- Quoted passage:
○ ○ ○

Metaverse Cities, Crypto States:
Towards a Policy Position
9 May, 2022
This piece presents the concept of “Metaverse Cities”, as an exploration of how “crypto cities” and “crypto states” are melding with the physical infrastructure of cities to offer new potentialities in how people organise, work, rest, and play. It forms a contribution to a broader project by RMIT Blockchain Innovation Hub on “The Digital CBD”.
The concept of “The Metaverse” refers to the linking of digital and physical spaces (Dionisio, et. al. 2013; Nabben, 2021) that seamlessly integrates the physical world with the virtual world. This allows avatars to carry out rich activities including creation, display, entertainment, social networking, and trading, hybridizing work, rest, and play between physical and virtual reality (Ynag, et. al. 2022). The Metaverse is not a singular place but any virtual reality (digital space) or augmented reality (physical space enhanced by a digital overlay) that is accessed through computer interfaces. This layering over of existing media forms establishes the immersive potential of a mixed media reality. The Metaverse introduces a new era in technology entrepreneurship and digital innovations, introducing new business models, and modes of work and leisure and cultural experience and expression (Momtaz, 2022). It is the next chapter for social, cultural, and economic practice across both digital and physical spaces.

○ ○ ○

- Recorded data:
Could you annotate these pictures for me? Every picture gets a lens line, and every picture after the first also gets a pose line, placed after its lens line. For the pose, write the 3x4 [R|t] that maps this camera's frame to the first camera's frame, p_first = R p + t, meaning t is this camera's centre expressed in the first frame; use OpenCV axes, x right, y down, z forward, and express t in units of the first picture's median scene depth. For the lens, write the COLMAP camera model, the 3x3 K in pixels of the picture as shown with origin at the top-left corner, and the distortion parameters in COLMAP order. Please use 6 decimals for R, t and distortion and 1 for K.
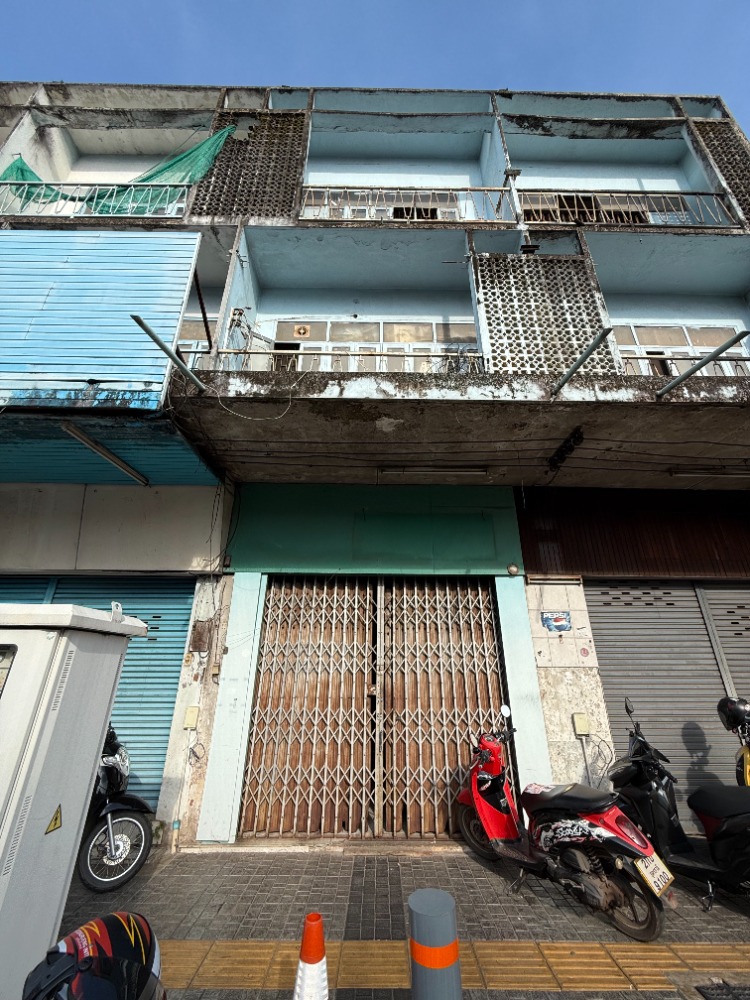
lens RADIAL K [[402.4, 0, 375.0], [0, 402.4, 500.0], [0, 0, 1]] dist [-0.000452, 0.000534]
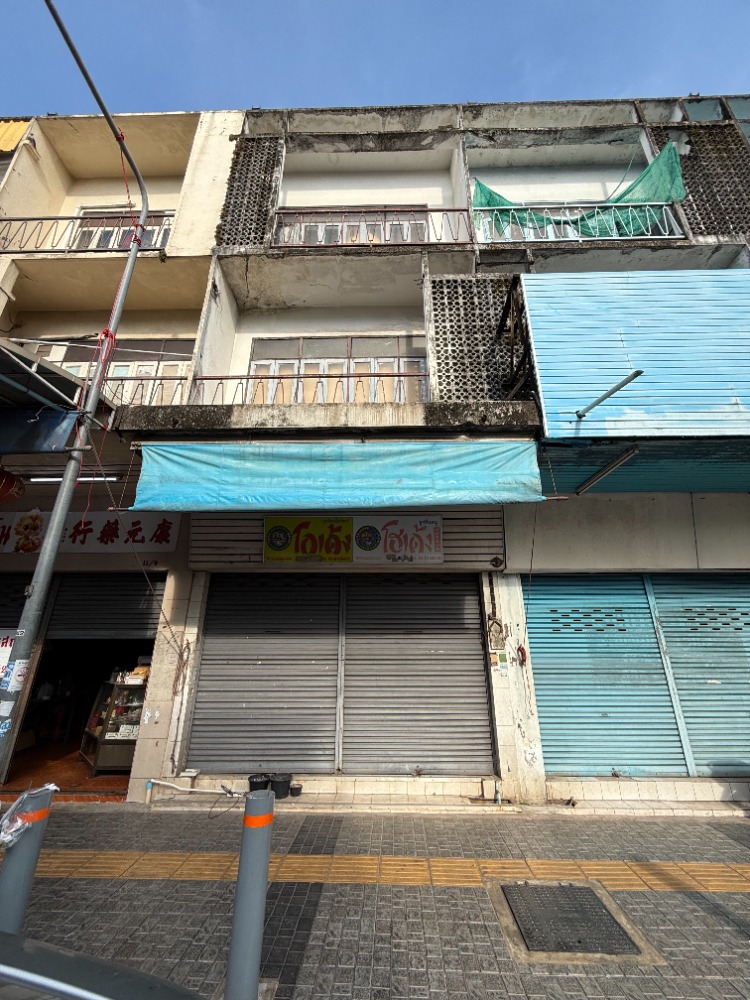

○ ○ ○

- What you will do: Extend the piece on Metaverse cities and crypto states by writing what comes after its final sentence. Nothing in the listing is needed here.

- Output for this task:
There has been much interest in the concept of “crypto cities” and “crypto states”, occurring across both local government experiments and cryptocurrency community-led projects (Buterin, 2021; Nabben, 2021).
Some cities are already embracing the idea of the Metaverse, with spaces for interaction via VR goggles, cryptocurrency payments, and Internet of Things devices. For example, Santa Monica offers users who download a social gaming application the ability to collect tokens as they move through and a mixed-reality version of the city’s retail district (National League of Cities, 2022). In 2021, Seoul Metropolitan Government announced its intention to invest $3.3 million to become the first city to immerse itself in the metaverse, including hosting cultural events in the Metaverse to attract global tourism, a virtual city hall for citizens to interact with public officials and access services, and community recreation spaces (Seoul Metropolitan Government, 2021).
Enabling Technologies and New Experiences
The Metaverse is facilitated by enabling technologies and overlapping infrastructural components of software and hardware. Physical devices provide the gateway interfaces to the Metaverse, including Augmented Reality (AR) devices such as Ray Ban glasses, Virtual Reality (VR) goggles such as Oculus, mobile phone applications, and computers. Enabling technologies of the Metaverse include Extended Reality, User Interactivity (Human-Computer Interaction), Artificial Intelligence, Blockchain, Computer Vision, IoT and Robotics, Edge and Cloud computing, and Future Mobile Networks (Lee, et. al. 2021). These technologies create overlays of digital experiences on to the physical, or the creation of new physical spaces, through which people can experience and shape virtual worlds. Virtual spaces facilitate the consumption of virtual goods and services, business interactions, gamification, social connections, and cultural experiences.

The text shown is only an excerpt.